S&P500 +3.54%(2,786.57); NASDAQ +4.17% (7,560.81); DJIA +3.25% (25,335.74)
This week’s reports:
- February’s Unemployment Rate remained unchanged from January’s 4.1%, its fifth month at that level. Non-Farm Payrolls surged +313K, their biggest increase since mid-2016, from January’s +239K.
- Labor Force Participation Rate rose to 63.0% from January’s 62.7%.
- February’s Average Weekly Hours rose to 34.5 from January’s 34.3. Average Hourly Earnings rose 0.1% from January’s +0.3%. Year-on-year, earnings rose 2.6% versus January’s +2.8%.
- Q4 2017 Unit Labor Costs rose 2.5% from Q3’s +2.0%. Non-farm Productivity remained unchanged from Q3’s -0.1%.
- January’s Consumer Credit rose $13.91B from December’s increase of $19.21B. January’s increase was the smallest in four month as a result of a slowdown in growth of the revolving debt.
- February’s Markit Services PMI remained unchanged from January’s 55.9. Composite PMI declined to 55.8 from January’s 55.9.
- February’s ISM Non-Manufacturing Index declined to 59.5 from January’s 59.9.
- January’s Factory Orders fell 1.4% from December’s +1.8%.
- January’s Wholesale Inventories rose 0.8% from December’s +1.2%.
- Initial Jobless Claims for the week ending March 2nd rose by 21K to 231K. Continuing Jobless Claims for the week ending February 23rd fell by 64K to 1,870K.

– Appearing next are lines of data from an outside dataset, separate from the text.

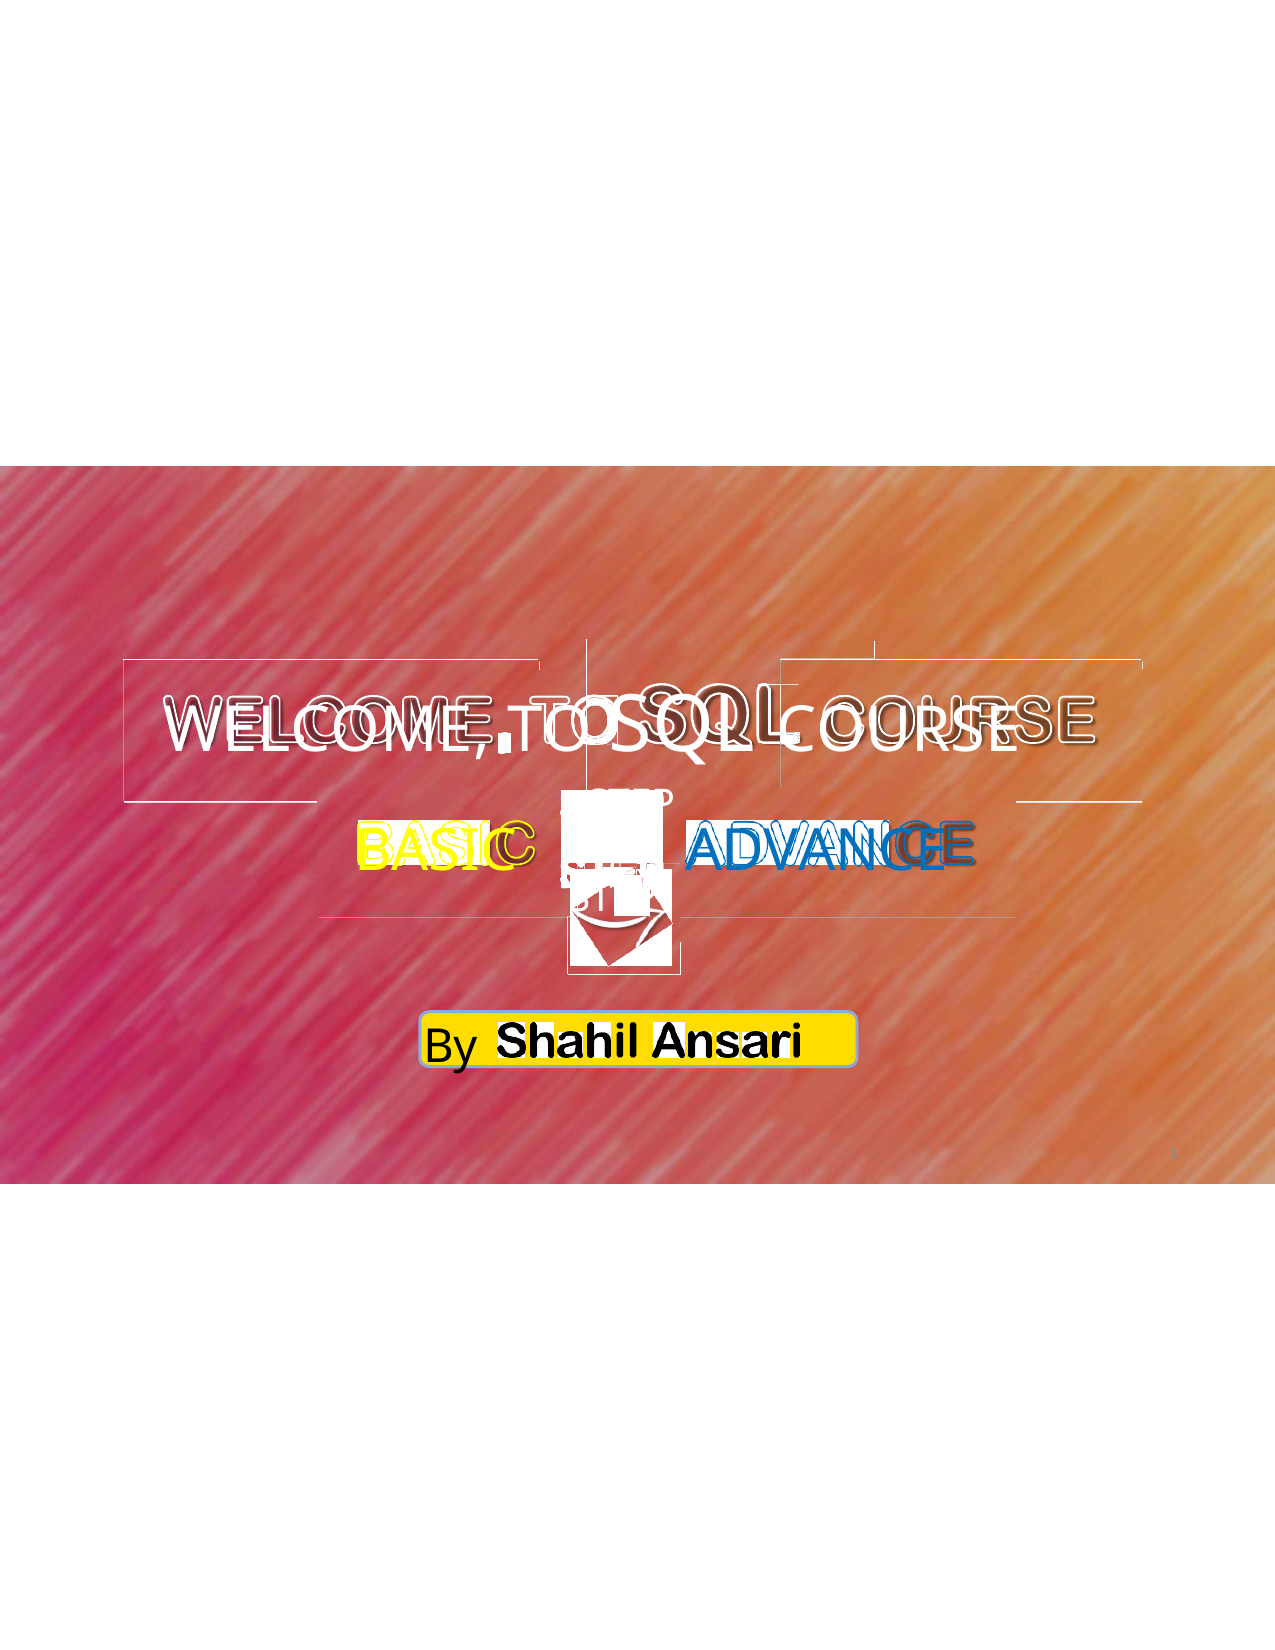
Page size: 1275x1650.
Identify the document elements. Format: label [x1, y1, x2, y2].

picture [0, 466, 1275, 1184]
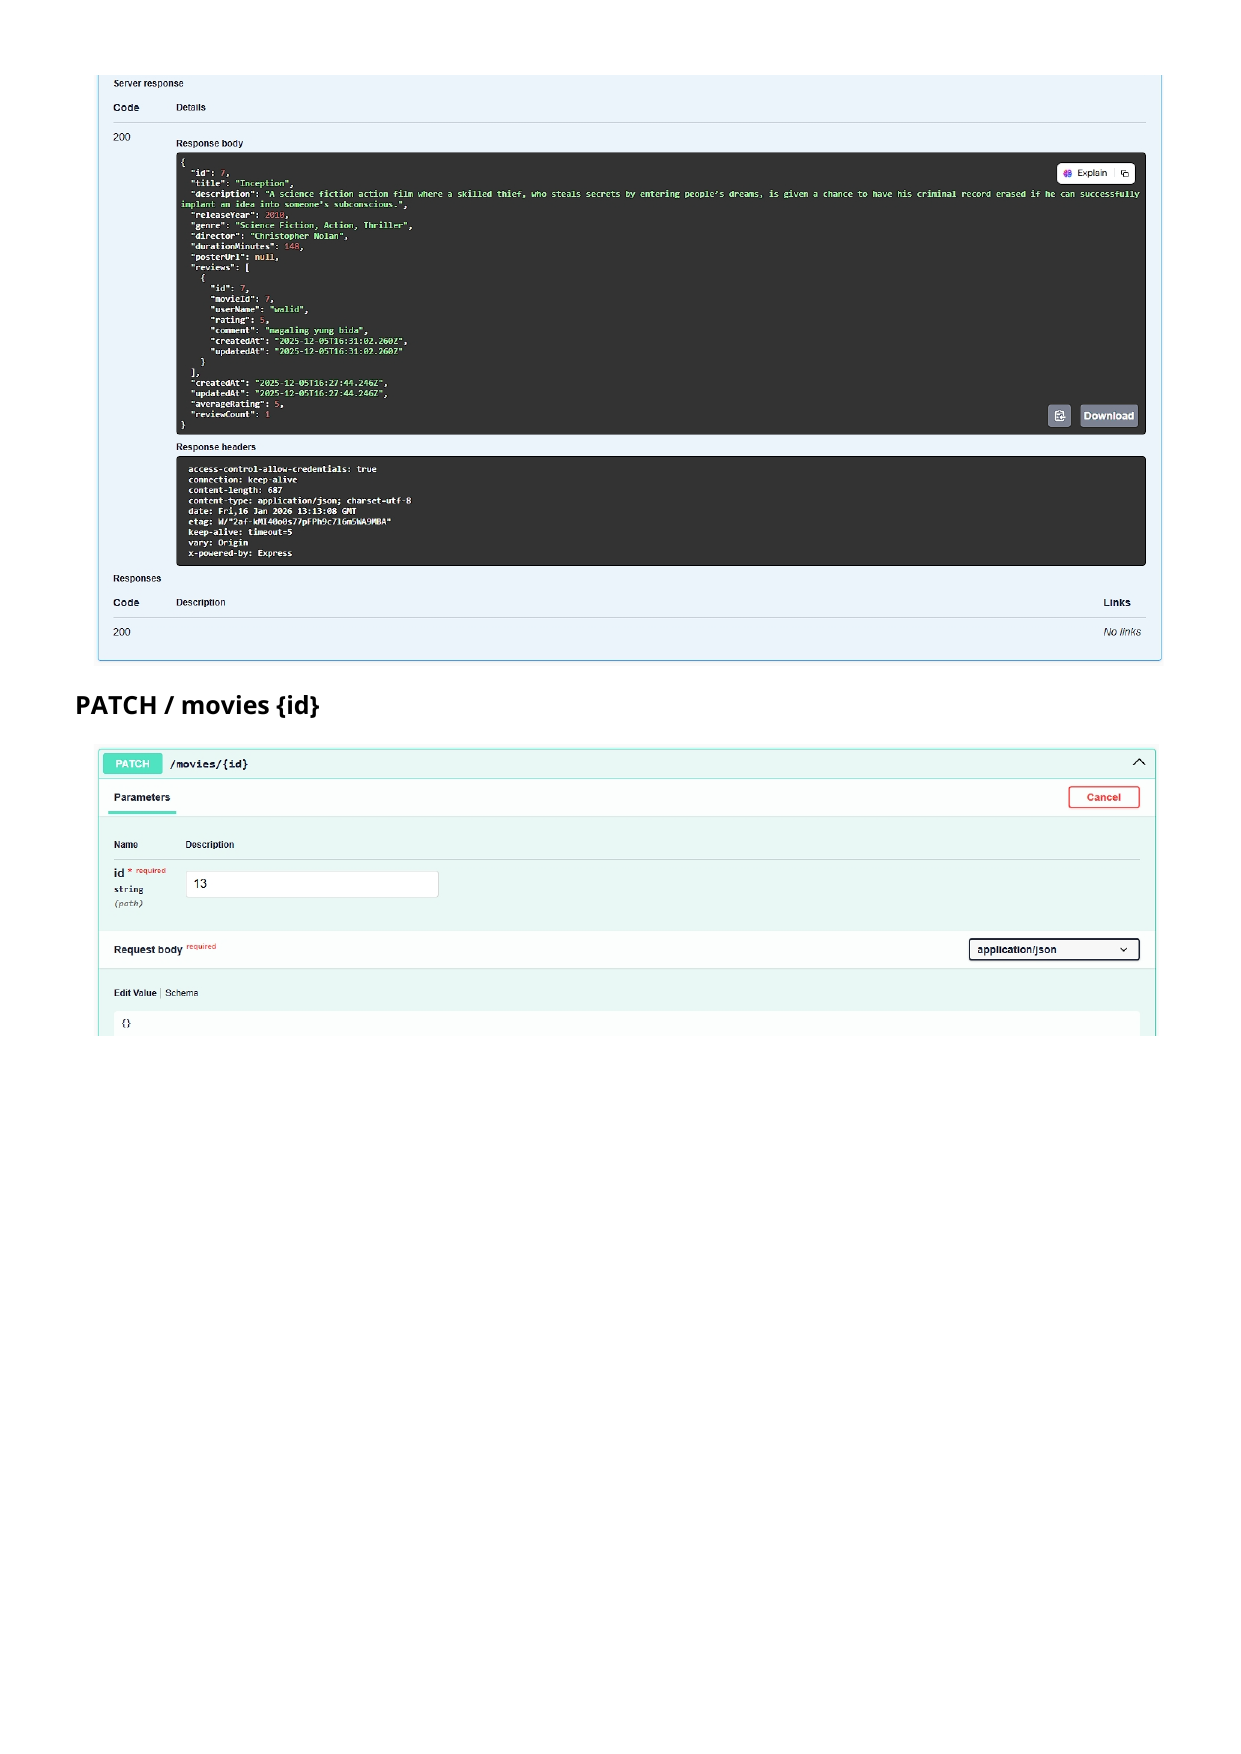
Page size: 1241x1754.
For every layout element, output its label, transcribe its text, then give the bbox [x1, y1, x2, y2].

text PATCH / movies {id} [75, 688, 1165, 722]
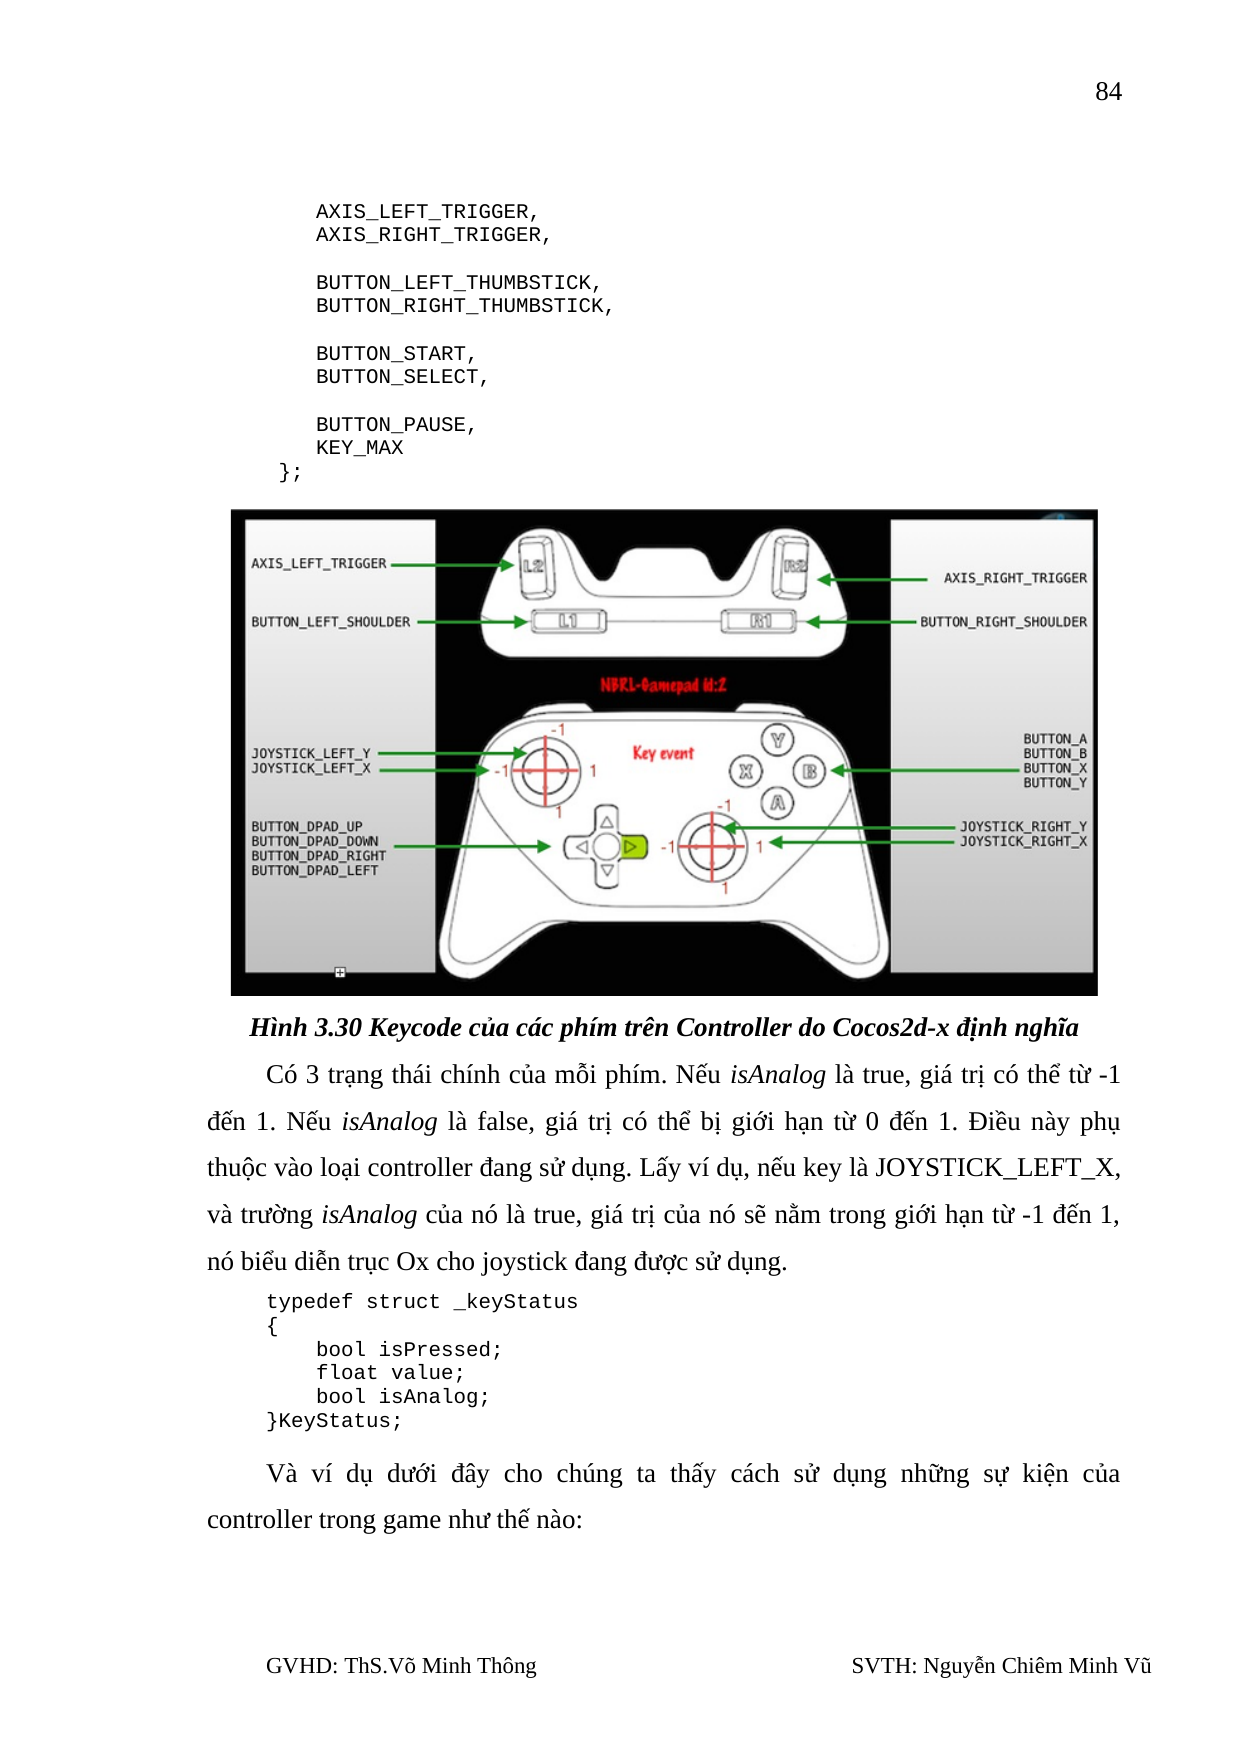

- US stocks surged as the jobs report signaled the labor market remains strong and will keep driving economic growth, while weaker wage growth figures cooled down concerns of inflation and faster rate hikes by the Fed. Shares also got a boost from news President Trump accepted an invitation to meet North Korean leader Kim Jong Un, which followed a narrower-than-expected tariff plan from the White House Thursday that eased speculation of a trade war.
- The Nasdaq Composite Index rallied to a fresh record Friday, capping an 11% gain since its Feb. 8 low as investors poured back into the nine-year old bull market’s biggest winners. Tech earnings are forecast to rise 31% in 2018.